* Page layout parsing data *
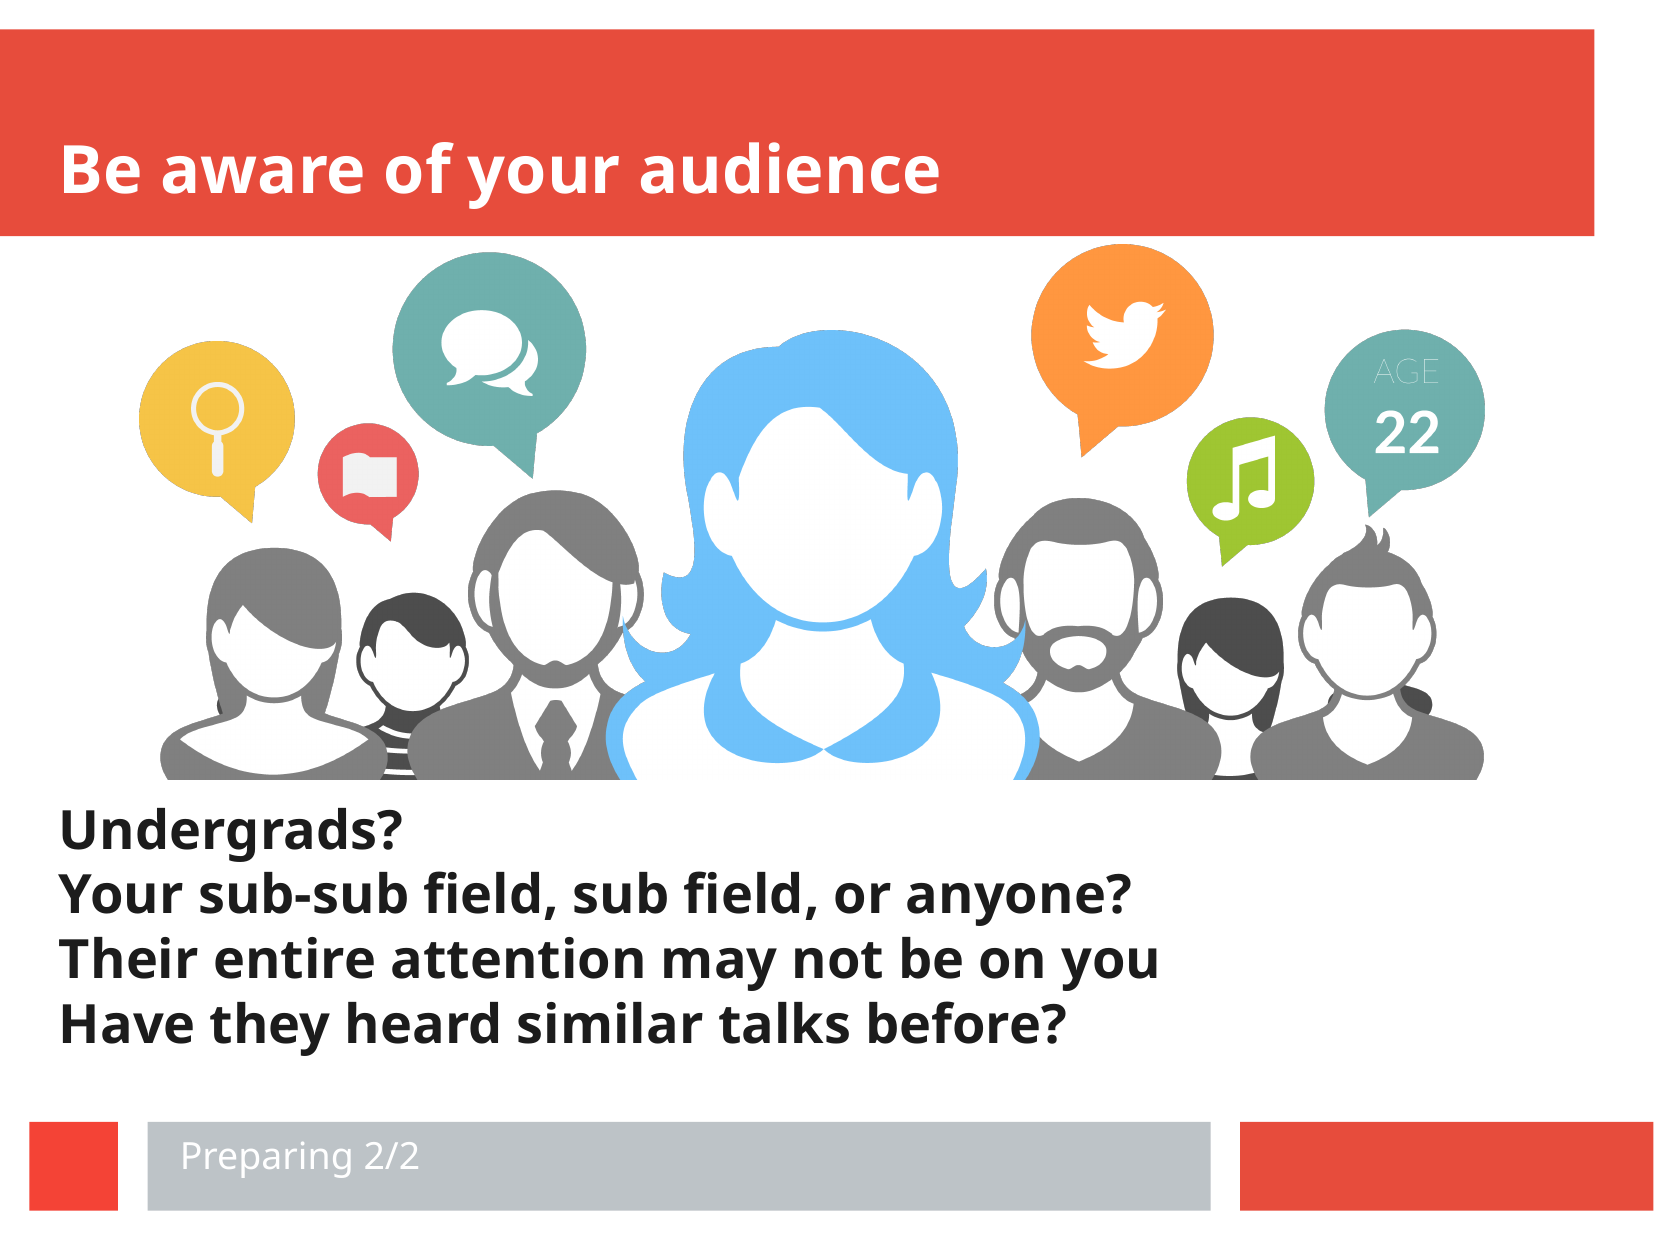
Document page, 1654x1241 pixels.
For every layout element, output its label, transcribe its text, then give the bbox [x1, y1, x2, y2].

picture [138, 244, 1486, 781]
text_box Undergrads? Your sub-sub field, sub field, or anyone? Their entire attention may not be on you Have they heard similar talks before? [58, 794, 1565, 1093]
text_box Preparing 2/2 [164, 1124, 735, 1184]
text_box Be aware of your audience [58, 58, 1595, 207]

* Exercise details *
Without the pictures, retype each line of the records above exactly.

* Answer to this problem *
Document page, 1654x1241 pixels.
For every layout element, output its label, transcribe its text, then give the bbox [x1, y1, x2, y2].

picture [138, 244, 1486, 781]
text_box Undergrads? Your sub-sub field, sub field, or anyone? Their entire attention may not be on you Have they heard similar talks before? [58, 794, 1565, 1093]
text_box Preparing 2/2 [164, 1124, 735, 1184]
text_box Be aware of your audience [58, 58, 1595, 207]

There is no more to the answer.